Exercise requirements:
Copy each entry below exactly as it reads.

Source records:

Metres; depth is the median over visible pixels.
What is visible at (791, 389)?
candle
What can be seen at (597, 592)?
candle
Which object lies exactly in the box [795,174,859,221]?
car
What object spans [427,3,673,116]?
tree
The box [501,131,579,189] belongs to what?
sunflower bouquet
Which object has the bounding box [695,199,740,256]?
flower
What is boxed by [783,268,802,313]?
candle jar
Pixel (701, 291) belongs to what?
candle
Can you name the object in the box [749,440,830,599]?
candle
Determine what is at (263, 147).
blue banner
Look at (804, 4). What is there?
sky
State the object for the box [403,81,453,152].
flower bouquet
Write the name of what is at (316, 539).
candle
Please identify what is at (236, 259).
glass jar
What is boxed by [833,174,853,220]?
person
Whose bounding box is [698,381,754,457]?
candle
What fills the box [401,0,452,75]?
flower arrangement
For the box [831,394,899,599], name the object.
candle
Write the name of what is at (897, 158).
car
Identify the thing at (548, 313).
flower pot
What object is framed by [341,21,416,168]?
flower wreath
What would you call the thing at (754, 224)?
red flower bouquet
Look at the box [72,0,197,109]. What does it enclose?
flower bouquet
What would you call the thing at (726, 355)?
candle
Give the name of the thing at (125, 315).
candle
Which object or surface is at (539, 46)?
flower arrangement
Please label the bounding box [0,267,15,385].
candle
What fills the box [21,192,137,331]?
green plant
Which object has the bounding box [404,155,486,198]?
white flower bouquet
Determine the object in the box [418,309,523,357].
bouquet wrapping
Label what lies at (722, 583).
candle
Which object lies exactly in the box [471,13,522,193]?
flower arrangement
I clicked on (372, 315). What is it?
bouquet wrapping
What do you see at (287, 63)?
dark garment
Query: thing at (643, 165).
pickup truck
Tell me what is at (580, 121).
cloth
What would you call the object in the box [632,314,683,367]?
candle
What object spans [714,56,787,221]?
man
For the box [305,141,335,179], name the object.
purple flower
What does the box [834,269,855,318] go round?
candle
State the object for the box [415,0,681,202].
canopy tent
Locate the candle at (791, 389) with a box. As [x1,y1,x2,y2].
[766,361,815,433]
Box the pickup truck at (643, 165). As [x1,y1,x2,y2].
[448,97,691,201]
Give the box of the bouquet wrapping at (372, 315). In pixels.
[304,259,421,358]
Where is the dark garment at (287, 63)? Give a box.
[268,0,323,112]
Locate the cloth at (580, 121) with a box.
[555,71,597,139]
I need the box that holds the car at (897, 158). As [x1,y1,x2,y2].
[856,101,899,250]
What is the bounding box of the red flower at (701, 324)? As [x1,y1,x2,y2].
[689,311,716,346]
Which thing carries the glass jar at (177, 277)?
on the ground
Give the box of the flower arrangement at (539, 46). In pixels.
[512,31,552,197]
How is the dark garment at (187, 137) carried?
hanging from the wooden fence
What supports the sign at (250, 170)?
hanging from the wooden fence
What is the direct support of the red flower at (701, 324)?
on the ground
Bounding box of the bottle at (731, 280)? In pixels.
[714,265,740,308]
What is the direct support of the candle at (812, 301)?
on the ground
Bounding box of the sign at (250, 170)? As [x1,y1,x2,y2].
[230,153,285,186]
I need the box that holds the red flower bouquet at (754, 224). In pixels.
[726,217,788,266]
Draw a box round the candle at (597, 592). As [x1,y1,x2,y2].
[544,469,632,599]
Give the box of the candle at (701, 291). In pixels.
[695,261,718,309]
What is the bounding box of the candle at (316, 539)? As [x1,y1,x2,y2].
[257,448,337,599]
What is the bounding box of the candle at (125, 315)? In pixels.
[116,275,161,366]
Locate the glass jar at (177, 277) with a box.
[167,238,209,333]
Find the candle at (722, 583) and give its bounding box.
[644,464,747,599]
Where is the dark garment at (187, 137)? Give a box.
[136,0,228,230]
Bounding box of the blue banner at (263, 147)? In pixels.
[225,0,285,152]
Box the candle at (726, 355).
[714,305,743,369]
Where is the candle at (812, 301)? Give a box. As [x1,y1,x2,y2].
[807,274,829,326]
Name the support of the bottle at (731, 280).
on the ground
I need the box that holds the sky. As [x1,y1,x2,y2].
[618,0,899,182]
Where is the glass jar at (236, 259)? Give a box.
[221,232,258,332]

Answer section:
Metres; depth is the median over visible pixels.
What is visible at (791, 389)?
candle
What can be seen at (597, 592)?
candle
Which object lies exactly in the box [795,174,859,221]?
car
What object spans [427,3,673,116]?
tree
The box [501,131,579,189] belongs to what?
sunflower bouquet
Which object has the bounding box [695,199,740,256]?
flower
What is boxed by [783,268,802,313]?
candle jar
Pixel (701, 291) belongs to what?
candle
Can you name the object in the box [749,440,830,599]?
candle
Determine what is at (263, 147).
blue banner
Look at (804, 4). What is there?
sky
State the object for the box [403,81,453,152].
flower bouquet
Write the name of what is at (316, 539).
candle
Please identify what is at (236, 259).
glass jar
What is boxed by [833,174,853,220]?
person
Whose bounding box is [698,381,754,457]?
candle
What fills the box [401,0,452,75]?
flower arrangement
For the box [831,394,899,599], name the object.
candle
Write the name of what is at (897, 158).
car
Identify the thing at (548, 313).
flower pot
What object is framed by [341,21,416,168]?
flower wreath
What would you call the thing at (754, 224)?
red flower bouquet
Look at the box [72,0,197,109]. What does it enclose?
flower bouquet
What would you call the thing at (726, 355)?
candle
Give the name of the thing at (125, 315).
candle
Which object or surface is at (539, 46)?
flower arrangement
Please label the bounding box [0,267,15,385].
candle
What fills the box [21,192,137,331]?
green plant
Which object has the bounding box [404,155,486,198]?
white flower bouquet
Determine the object in the box [418,309,523,357].
bouquet wrapping
Label what lies at (722, 583).
candle
Which object lies exactly in the box [471,13,522,193]?
flower arrangement
I clicked on (372, 315). What is it?
bouquet wrapping
What do you see at (287, 63)?
dark garment
Query: thing at (643, 165).
pickup truck
Tell me what is at (580, 121).
cloth
What would you call the object in the box [632,314,683,367]?
candle
What object spans [714,56,787,221]?
man
For the box [305,141,335,179], name the object.
purple flower
What does the box [834,269,855,318] go round?
candle
State the object for the box [415,0,681,202].
canopy tent
Locate the candle at (791, 389) with a box. As [x1,y1,x2,y2].
[766,361,815,433]
Box the pickup truck at (643, 165). As [x1,y1,x2,y2].
[448,97,691,201]
Give the box of the bouquet wrapping at (372, 315). In pixels.
[304,259,421,358]
Where is the dark garment at (287, 63)? Give a box.
[268,0,323,112]
Locate the cloth at (580, 121) with a box.
[555,71,597,139]
I need the box that holds the car at (897, 158). As [x1,y1,x2,y2].
[856,101,899,250]
What is the bounding box of the red flower at (701, 324)? As [x1,y1,x2,y2].
[689,311,716,346]
Which thing carries the glass jar at (177, 277)?
on the ground
Give the box of the flower arrangement at (539, 46). In pixels.
[512,31,552,197]
How is the dark garment at (187, 137) carried?
hanging from the wooden fence
What supports the sign at (250, 170)?
hanging from the wooden fence
What is the direct support of the red flower at (701, 324)?
on the ground
Bounding box of the bottle at (731, 280)? In pixels.
[714,265,740,308]
What is the direct support of the candle at (812, 301)?
on the ground
Bounding box of the sign at (250, 170)? As [x1,y1,x2,y2].
[230,153,285,186]
I need the box that holds the red flower bouquet at (754, 224). In pixels.
[726,217,788,266]
Draw a box round the candle at (597, 592). As [x1,y1,x2,y2].
[544,469,632,599]
Give the box of the candle at (701, 291). In pixels.
[695,261,718,309]
What is the bounding box of the candle at (316, 539)? As [x1,y1,x2,y2].
[257,448,337,599]
What is the bounding box of the candle at (125, 315)? In pixels.
[116,275,161,366]
Locate the glass jar at (177, 277) with a box.
[167,238,209,333]
Find the candle at (722, 583) and give its bounding box.
[644,464,747,599]
Where is the dark garment at (187, 137)? Give a box.
[136,0,228,230]
Bounding box of the blue banner at (263, 147)? In pixels.
[225,0,285,152]
Box the candle at (726, 355).
[714,305,743,369]
Where is the candle at (812, 301)? Give a box. As [x1,y1,x2,y2].
[807,274,829,326]
Name the support of the bottle at (731, 280).
on the ground
I need the box that holds the sky. As [x1,y1,x2,y2].
[618,0,899,182]
Where is the glass jar at (236, 259)? Give a box.
[221,232,258,332]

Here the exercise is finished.